→ REQUEST 1
Return the word picture rows below line for line as they appear, leaving out the pictures.
Start PAGE TEXT
They are probably threatening to arrest people / ban Facebook if there are any
maps of Kurdistan posted.

------
brashrat
I thought this headline was referring to what I think is a more insidious form
of moderation, the type that's practiced here on ycombinator with regard to
style, for example, negativity is punished broadly here.

The reason I find it more insidious is that it affects the speech of and acts
to silence even moderate people. Extreme speech is easy to spot; but when
moderate speech encounters headwinds that divert its path, that's creepy.

I understand the goals here, don't need them explained, just pointing out that
slashdot in its heyday was a terrific and informative resource and it did not
resort to stifling.

------
dba7dba
1\. Breaking rules

When the article starts out with the story of Youtube, you read about the
lists the moderators working off of to keep certain materials out of Youtube.
And something was missing on the list. Any guess?

Yes, _copyrighted material_. I knew a guy who used to work at a competitor of
Youtube. That startup was started by a Hollywood veteran (naturally), meaning
he was very conscious of respecting copyrights. Youtube didn't care about
copyrights, which started the upward spiral of more viewers, more uploads, and
more viewers.

The end story is that Youtube took off, being bought off at a billion and
making the founders rich.
End PAGE TEXT
→ REQUEST 2
From the moderation thread, give the passage starting with "Yes, _copyrighted material_." and going on through "more viewers.", replacing "startup" with "company".
Start GIVEN ENTRIES
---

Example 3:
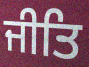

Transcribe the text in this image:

ਜੀਤਿ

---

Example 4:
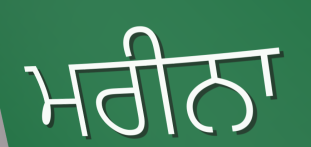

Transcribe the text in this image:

ਮਰੀਨਾ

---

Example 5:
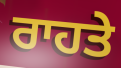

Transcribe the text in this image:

ਰਾਹਤੇ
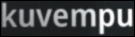
kuvempu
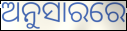
ଅନୁସାରରେ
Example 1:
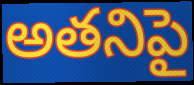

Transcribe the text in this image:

అతనిపై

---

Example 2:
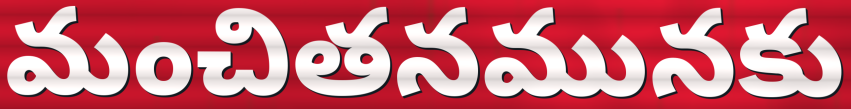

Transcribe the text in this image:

మంచితనమునకు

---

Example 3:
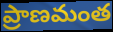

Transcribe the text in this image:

ప్రాణమంత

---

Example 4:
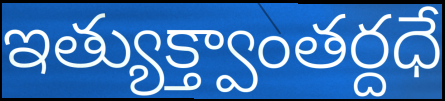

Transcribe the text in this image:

ఇత్యుక్త్వాంతర్దధే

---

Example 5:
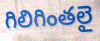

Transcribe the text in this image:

గిలిగింతలై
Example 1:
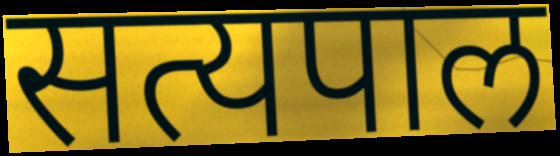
End GIVEN ENTRIES
→ COMPLETE RESPONSE 1
---

Example 3:

Transcribe the text in this image:

ਜੀਤਿ

---

Example 4:

Transcribe the text in this image:

ਮਰੀਨਾ

---

Example 5:

Transcribe the text in this image:

ਰਾਹਤੇ
kuvempu
ଅନୁସାରରେ
Example 1:

Transcribe the text in this image:

అతనిపై

---

Example 2:

Transcribe the text in this image:

మంచితనమునకు

---

Example 3:

Transcribe the text in this image:

ప్రాణమంత

---

Example 4:

Transcribe the text in this image:

ఇత్యుక్త్వాంతర్దధే

---

Example 5:

Transcribe the text in this image:

గిలిగింతలై
Example 1:

→ COMPLETE RESPONSE 2
Yes, _copyrighted material_. I knew a guy who used to work at a competitor of
Youtube. That company was started by a Hollywood veteran (naturally), meaning
he was very conscious of respecting copyrights. Youtube didn't care about
copyrights, which started the upward spiral of more viewers, more uploads, and
more viewers.